Yesterday Chicago experienced its first “measurable snow fall” of the season. The words in quotes are presumably the local meteorologist buzz terminology, since I heard them from no fewer than three weather people during an afternoon of channel surfing. Anyway, the old familiar routine is back: tying a scarf around my head, and over my winter hat and the hood of my ski jacket, just so I can survive a walk of three blocks or so. The high yesterday was a balmy 30, but factoring in the wind chill, the air temperature felt like 12 to citizens of the Windy City.
I have returned to a dilemma I have wrestled with since my high school years. How can I love Chicago in all its multi-cultural, stimulating fabulousness yet endure six months of weather that appears to be some frozen demon’s diabolical plan?

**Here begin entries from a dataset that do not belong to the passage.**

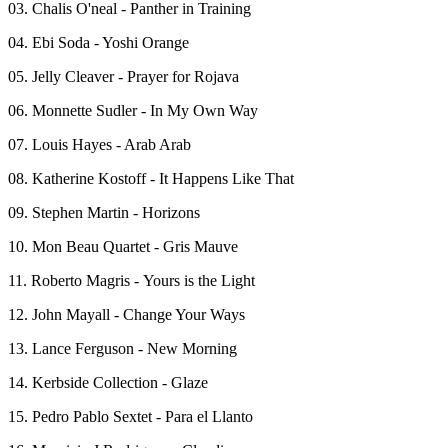
03. Chalis O'neal - Panther in Training
04. Ebi Soda - Yoshi Orange
05. Jelly Cleaver - Prayer for Rojava
06. Monnette Sudler - In My Own Way
07. Louis Hayes - Arab Arab
08. Katherine Kostoff - It Happens Like That
09. Stephen Martin - Horizons
10. Mon Beau Quartet - Gris Mauve
11. Roberto Magris - Yours is the Light
12. John Mayall - Change Your Ways
13. Lance Ferguson - New Morning
14. Kerbside Collection - Glaze
15. Pedro Pablo Sextet - Para el Llanto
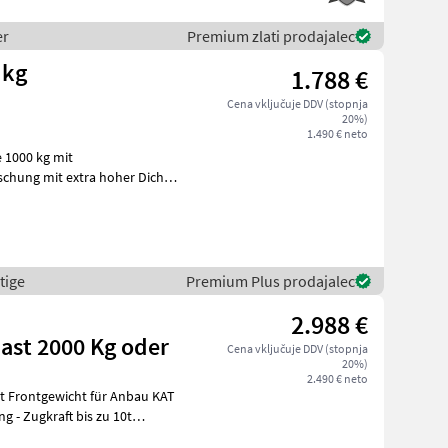
er
Premium zlati prodajalec
 kg
1.788 €
Cena vključuje DDV (stopnja
20%)
1.490 € neto
 1000 kg mit
chung mit extra hoher Dichte
! Diverse
tige
Premium Plus prodajalec
2.988 €
ast 2000 Kg oder
Cena vključuje DDV (stopnja
20%)
2.490 € neto
t Frontgewicht für Anbau KAT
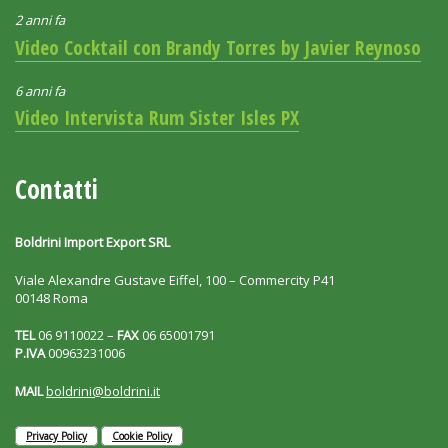
2 anni fa
Video Cocktail con Brandy Torres by Javier Reynoso
6 anni fa
Video Intervista Rum Sister Isles PX
Contatti
Boldrini Import Export SRL
Viale Alexandre Gustave Eiffel, 100 – Commercity P41
00148 Roma
TEL
06 9110022 –
FAX
06 65001791
P.IVA
00963231006
MAIL
boldrini@boldrini.it
Privacy Policy
Cookie Policy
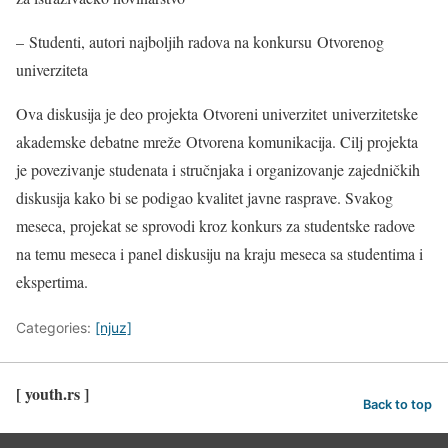
– Studenti, autori najboljih radova na konkursu Otvorenog
univerziteta
Ova diskusija je deo projekta Otvoreni univerzitet univerzitetske
akademske debatne mreže Otvorena komunikacija. Cilj projekta
je povezivanje studenata i stručnjaka i organizovanje zajedničkih
diskusija kako bi se podigao kvalitet javne rasprave. Svakog
meseca, projekat se sprovodi kroz konkurs za studentske radove
na temu meseca i panel diskusiju na kraju meseca sa studentima i
ekspertima.
Categories:
[njuz]
[ youth.rs ]
Back to top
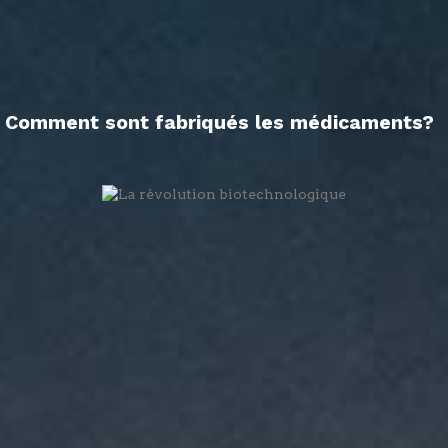
Comment sont fabriqués les médicaments?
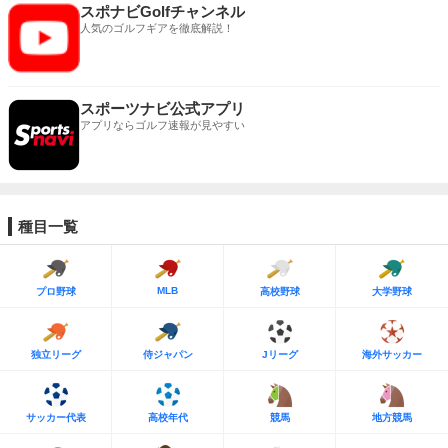
スポナビGolfチャンネル
人気のゴルフギアを徹底解説！
スポーツナビ公式アプリ
アプリならゴルフ速報が見やすい
種目一覧
MLB
プロ野球
高校野球
大学野球
独立リーグ
侍ジャパン
Jリーグ
海外サッカー
サッカー代表
高校年代
競馬
地方競馬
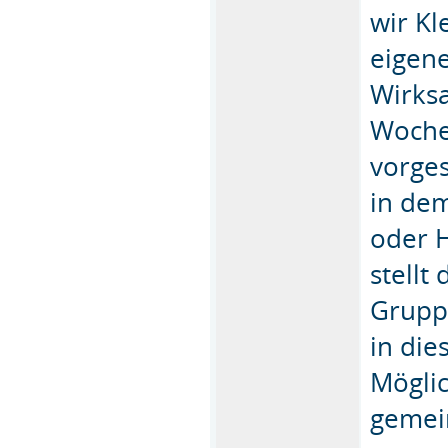
wir K
eigen
Wirksa
Woche
vorge
in de
oder 
stellt
Grupp
in die
Mögli
gemei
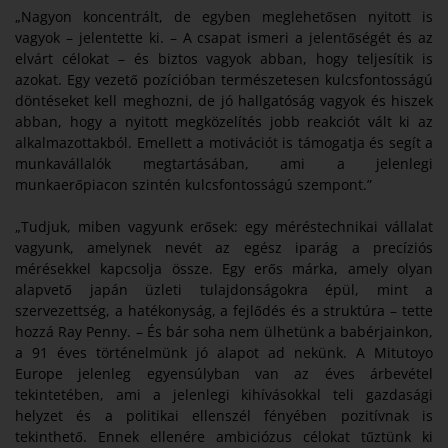
„Nagyon koncentrált, de egyben meglehetősen nyitott is
vagyok – jelentette ki. – A csapat ismeri a jelentőségét és az
elvárt célokat – és biztos vagyok abban, hogy teljesítik is
azokat. Egy vezető pozícióban természetesen kulcsfontosságú
döntéseket kell meghozni, de jó hallgatóság vagyok és hiszek
abban, hogy a nyitott megközelítés jobb reakciót vált ki az
alkalmazottakból. Emellett a motivációt is támogatja és segít a
munkavállalók megtartásában, ami a jelenlegi
munkaerőpiacon szintén kulcsfontosságú szempont.”
„Tudjuk, miben vagyunk erősek: egy méréstechnikai vállalat
vagyunk, amelynek nevét az egész iparág a precíziós
mérésekkel kapcsolja össze. Egy erős márka, amely olyan
alapvető japán üzleti tulajdonságokra épül, mint a
szervezettség, a hatékonyság, a fejlődés és a struktúra – tette
hozzá Ray Penny. – És bár soha nem ülhetünk a babérjainkon,
a 91 éves történelmünk jó alapot ad nekünk. A Mitutoyo
Europe jelenleg egyensúlyban van az éves árbevétel
tekintetében, ami a jelenlegi kihívásokkal teli gazdasági
helyzet és a politikai ellenszél fényében pozitívnak is
tekinthető. Ennek ellenére ambiciózus célokat tűztünk ki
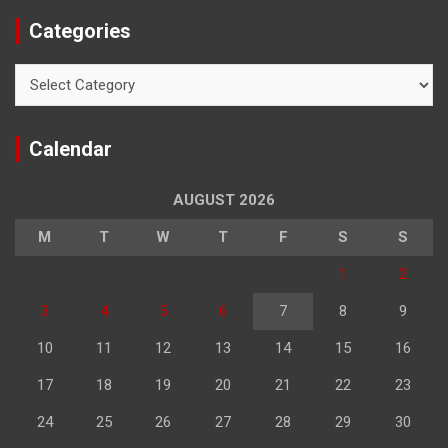
Categories
Categories
Calendar
AUGUST 2026
M
T
W
T
F
S
S
1
2
3
4
5
6
7
8
9
10
11
12
13
14
15
16
17
18
19
20
21
22
23
24
25
26
27
28
29
30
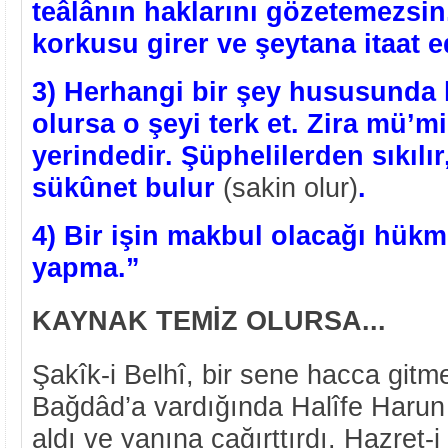
teâlânın haklarını gözetemezsin.
korkusu girer ve şeytana itaat e
3) Herhangi bir şey hususunda k
olursa o şeyi terk et. Zira mü’mi
yerindedir. Şüphelilerden sıkılır
sükûnet bulur
(sakin olur)
.
4) Bir işin makbul olacağı hük
yapma.”
KAYNAK TEMİZ OLURSA...
Şakîk-i Belhî, bir sene hacca gitme
Bağdâd’a vardığında Halîfe Harun 
aldı ve yanına çağırttırdı. Hazret-i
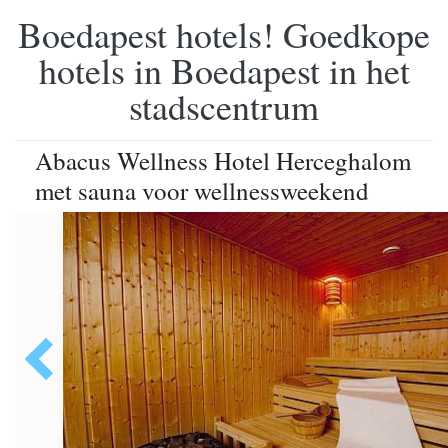
Boedapest hotels! Goedkope
hotels in Boedapest in het
stadscentrum
Abacus Wellness Hotel Herceghalom
met sauna voor wellnessweekend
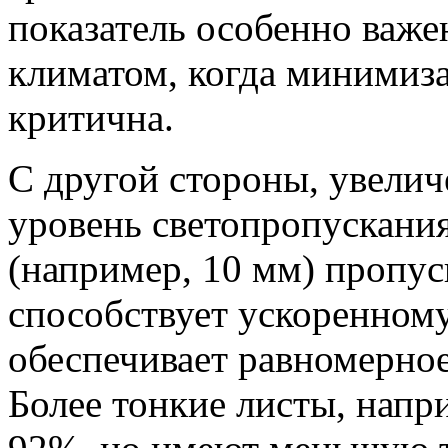
показатель особенно важе
климатом, когда минимиз
критична.
С другой стороны, увели
уровень светопропускани
(например, 10 мм) пропус
способствует ускоренному
обеспечивает равномерно
Более тонкие листы, напр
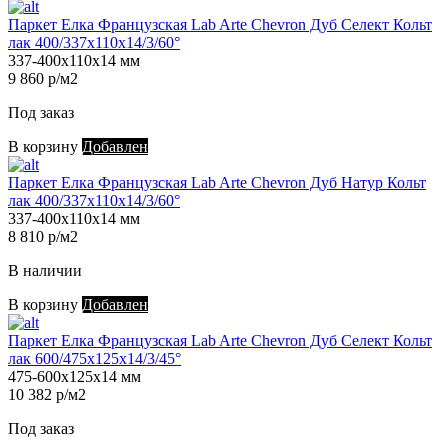
Паркет Елка Французская Lab Arte Chevron Дуб Селект Кольт
лак 400/337х110х14/3/60°
337-400х110х14 мм
9 860 р/м2
Под заказ
В корзину
Добавлен
Паркет Елка Французская Lab Arte Chevron Дуб Натур Кольт
лак 400/337х110х14/3/60°
337-400х110х14 мм
8 810 р/м2
В наличии
В корзину
Добавлен
Паркет Елка Французская Lab Arte Chevron Дуб Селект Кольт
лак 600/475х125х14/3/45°
475-600х125х14 мм
10 382 р/м2
Под заказ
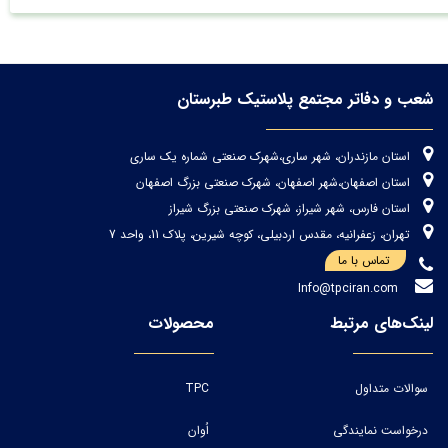
شعب و دفاتر مجتمع پلاستیک طبرستان
استان مازندران، شهر ساری،شهرک صنعتی شماره یک ساری
استان اصفهان،شهر اصفهان، شهرک صنعتی بزرگ اصفهان
استان فارس، شهر شیراز، شهرک صنعتی بزرگ شیراز
تهران، زعفرانیه، مقدس اردبیلی، کوچه شیرین، پلاک 11، واحد 7
تماس با ما
Info@tpciran.com
لینک‌های مرتبط
محصولات
سوالات متداول
TPC
درخواست نمایندگی
اُوان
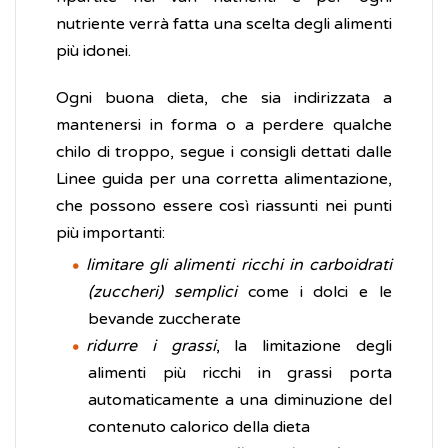
nutriente verrà fatta una scelta degli alimenti
più idonei.
Ogni buona dieta, che sia indirizzata a
mantenersi in forma o a perdere qualche
chilo di troppo, segue i consigli dettati dalle
Linee guida per una corretta alimentazione,
che possono essere così riassunti nei punti
più importanti:
limitare gli alimenti ricchi in carboidrati
(zuccheri) semplici
come i dolci e le
bevande zuccherate
ridurre i grassi
, la limitazione degli
alimenti più ricchi in grassi porta
automaticamente a una diminuzione del
contenuto calorico della dieta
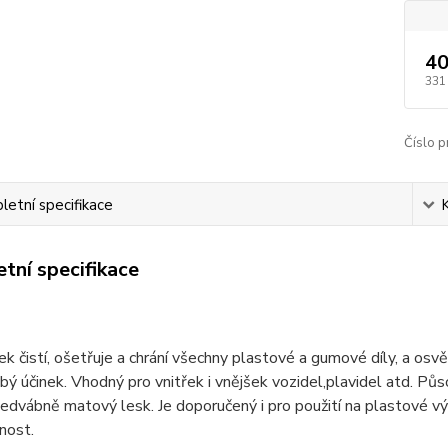
40
331
Číslo p
etní specifikace
tní specifikace
k čistí, ošetřuje a chrání všechny plastové a gumové díly, a osvě
ý účinek. Vhodný pro vnitřek i vnějšek vozidel,plavidel atd. Půso
dvábně matový lesk. Je doporučený i pro použití na plastové v
nost.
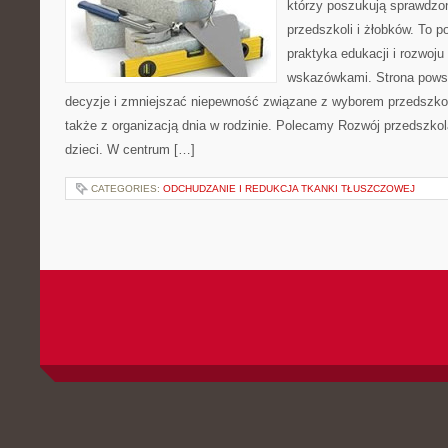
którzy poszukują sprawdzon
przedszkoli i żłobków. To p
praktyka edukacji i rozwoju
wskazówkami. Strona powsta
decyzje i zmniejszać niepewność związane z wyborem przedszko
także z organizacją dnia w rodzinie. Polecamy Rozwój przedszkol
dzieci. W centrum […]
CATEGORIES:
ODCHUDZANIE I REDUKCJA TKANKI TŁUSZCZOWEJ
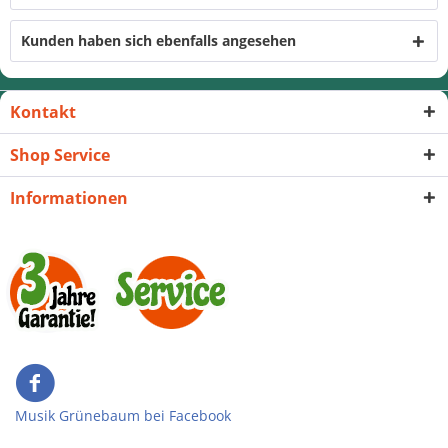
Kunden haben sich ebenfalls angesehen
Kontakt
Shop Service
Informationen
Musik Grünebaum bei Facebook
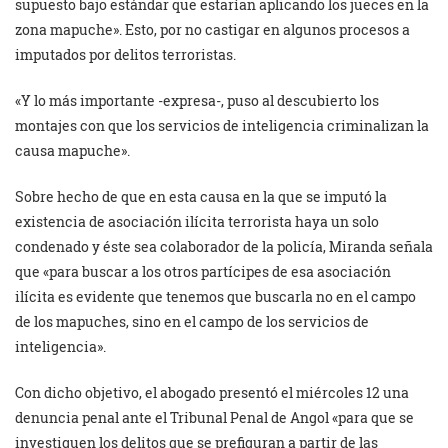
supuesto bajo estándar que estarían aplicando los jueces en la
zona mapuche». Esto, por no castigar en algunos procesos a
imputados por delitos terroristas.
«Y lo más importante -expresa-, puso al descubierto los
montajes con que los servicios de inteligencia criminalizan la
causa mapuche».
Sobre hecho de que en esta causa en la que se imputó la
existencia de asociación ilícita terrorista haya un solo
condenado y éste sea colaborador de la policía, Miranda señala
que «para buscar a los otros partícipes de esa asociación
ilícita es evidente que tenemos que buscarla no en el campo
de los mapuches, sino en el campo de los servicios de
inteligencia».
Con dicho objetivo, el abogado presentó el miércoles 12 una
denuncia penal ante el Tribunal Penal de Angol «para que se
investiguen los delitos que se prefiguran a partir de las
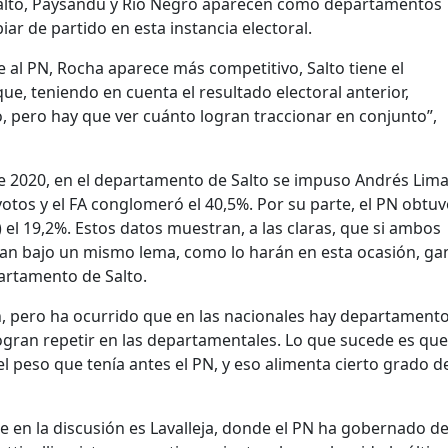
 Salto, Paysandú y Río Negro aparecen como departamentos
r de partido en esta instancia electoral.
 al PN, Rocha aparece más competitivo, Salto tiene el
ue, teniendo en cuenta el resultado electoral anterior,
 pero hay que ver cuánto logran traccionar en conjunto”,
de 2020, en el departamento de Salto se impuso Andrés Li
votos y el FA conglomeró el 40,5%. Por su parte, el PN obtuv
) el 19,2%. Estos datos muestran, a las claras, que si ambos
iban bajo un mismo lema, como lo harán en esta ocasión, g
partamento de Salto.
en, pero ha ocurrido que en las nacionales hay departament
ogran repetir en las departamentales. Lo que sucede es qu
el peso que tenía antes el PN, y eso alimenta cierto grado d
en la discusión es Lavalleja, donde el PN ha gobernado d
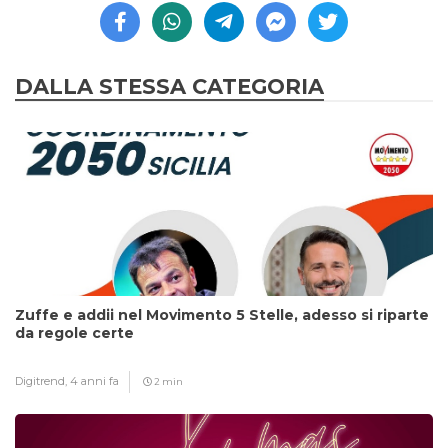
DALLA STESSA CATEGORIA
Zuffe e addii nel Movimento 5 Stelle, adesso si riparte
da regole certe
Digitrend,
4 anni fa
2 min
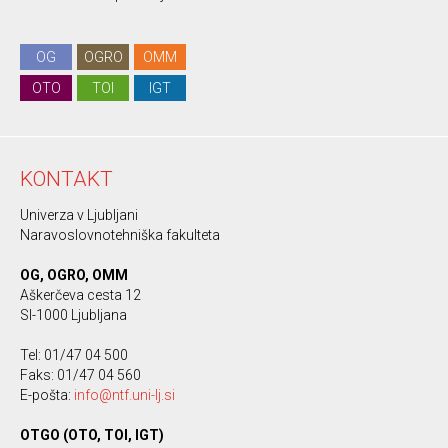
OG
OGRO
OMM
OTO
TOI
IGT
KONTAKT
Univerza v Ljubljani
Naravoslovnotehniška fakulteta
OG, OGRO, OMM
Aškerčeva cesta 12
SI-1000 Ljubljana
Tel: 01/47 04 500
Faks: 01/47 04 560
E-pošta:
info@ntf.uni-lj.si
OTGO (OTO, TOI, IGT)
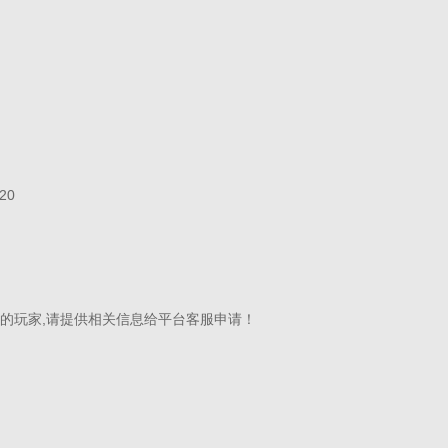
20
的玩家,请提供相关信息给平台客服申请！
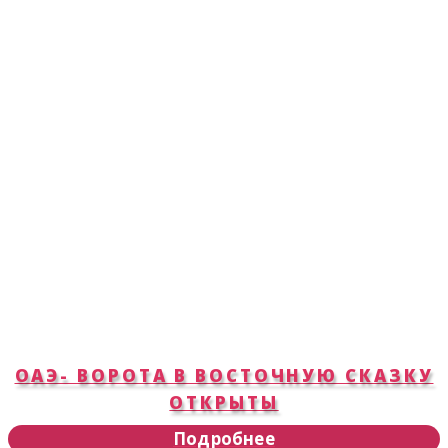
ОАЭ- ВОРОТА В ВОСТОЧНУЮ СКАЗКУ
ОТКРЫТЫ
Подробнее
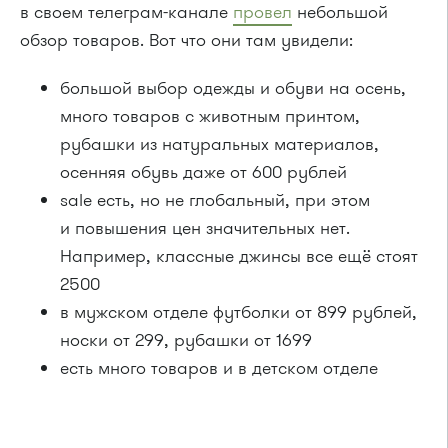
в своем телеграм-канале
провел
небольшой
обзор товаров. Вот что они там увидели:
большой выбор одежды и обуви на осень,
много товаров с животным принтом,
рубашки из натуральных материалов,
осенняя обувь даже от 600 рублей
sale есть, но не глобальный, при этом
и повышения цен значительных нет.
Например, классные джинсы все ещё стоят
2500
в мужском отделе футболки от 899 рублей,
носки от 299, рубашки от 1699
есть много товаров и в детском отделе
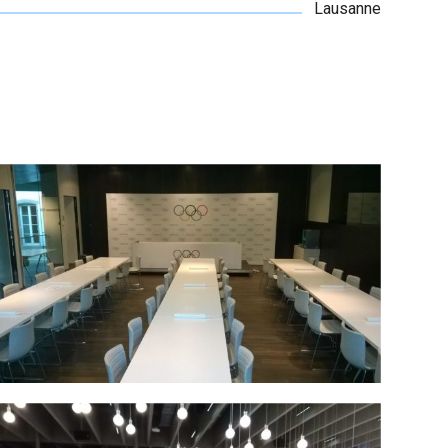
Lausanne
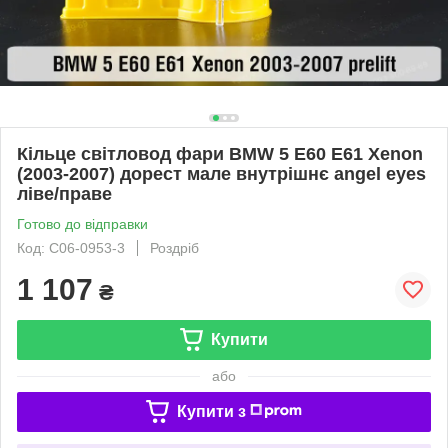
Кільце світловод фари BMW 5 E60 E61 Xenon
(2003-2007) дорест мале внутрішнє angel eyes
ліве/праве
Готово до відправки
Код: C06-0953-3
Роздріб
1 107
₴
Купити
або
Купити з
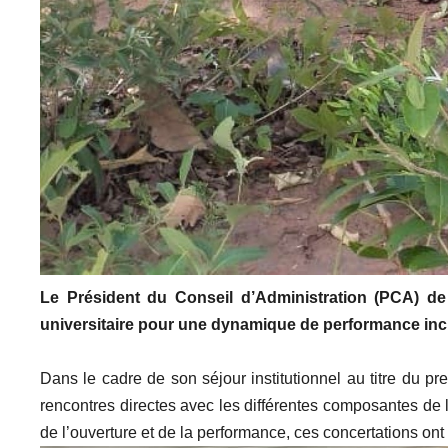
Le Président du Conseil d’Administration (PCA) d
universitaire pour une dynamique de performance incl
Dans le cadre de son séjour institutionnel au titre d
rencontres directes avec les différentes composantes de
de l’ouverture et de la performance, ces concertations ont p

As I am unemployed and typically have some extra time on my hands each day, I have taken to obsessively watching reruns of Notorious and City Confidential on the Bio channel, the sister station to A&E. Once I recovered from the awesomeness that is Bill Kurtis in a leather bomber jacket narrating the former show (put Bill K. and the deceased Robert Stack and his trench coat in a head to head walk off – I know who would win), I remembered how much I used to love the latter in my college days. Although the 2004 death of City Confidential’s host Paul Winfield basically ensures that no new installments of the program will ever be produced, this does not at all hamper my enjoyment of the greatest hits.
City Confidential’s format is a brilliant hybrid of geographic history and the true crime format. For the first 30 minutes, we get the location and backstory of an American city or town: its founding fathers, sustaining industries, local customs and quirks. Once that is out of the way, the attention turns to a heinous and sensational crime that, according to Winfield, “shook this sleepy, neighborly town to its core.” If you are not ready for this gear shift, it is easy to believe you may have accidentally leaned on the remote and changed channels.
This week, among many episodes I have ingested, my interest was particularly peaked by the “Brownsville, Texas” installment. Although I didn’t much care for the town’s penchant for superstitious hexes and the murders that tend to follow, I found myself suddenly willing to overlook this flaw, as well as the state of Texas’s love for the death penalty and concealed weapons, when Paul Winfield informed me that daytime highs in this Mexican border hamlet are typically in the mid to late 70s in December.
Now we’re talking.
In my quest to find the right second home for my snow bird fantasies, I also learned of a potential mentor right here in my home town. My friend and personal trainer Rob was recently bequeathed a downtown apartment and all the furniture and fixtures inside of it by a childhood acquaintance, a bartender by trade who simply decided to board a plane to Hawaii and be done with it. This gentleman, Chris, landed a position at a Hyatt resort in Maui, looked at the potential expense of moving all his belongings to paradise and said “Fuck it, who needs that stuff anyway?” So he asked Rob to take over the remainder of the two-year lease to his tony, trendy convertible unit, at a steal of a sublet price, packed his clothes and toiletries, and literally flew off into the night.
While I adore the free spirited nature of such a move, I am not sure I have the balls. Unlike me, Chris is unmarried, does not have a car payment or local family, but in the end, those are really just collateral excuses to hide the panic I would feel if I were to undertake such a shift. I’d be like an anxiety ridden third grader who was forced to change schools. “What will I do when I get there? What if nobody likes me?”
So it appears that, lacking Chris’s pioneering spirit, I am going to have to find a way to get through the next six months, until mid-May when Chicago starts to feel inhabitable once more. It would be cool if I could morph into a brown bear and hibernate the time away. It’s not like I have a job to miss me.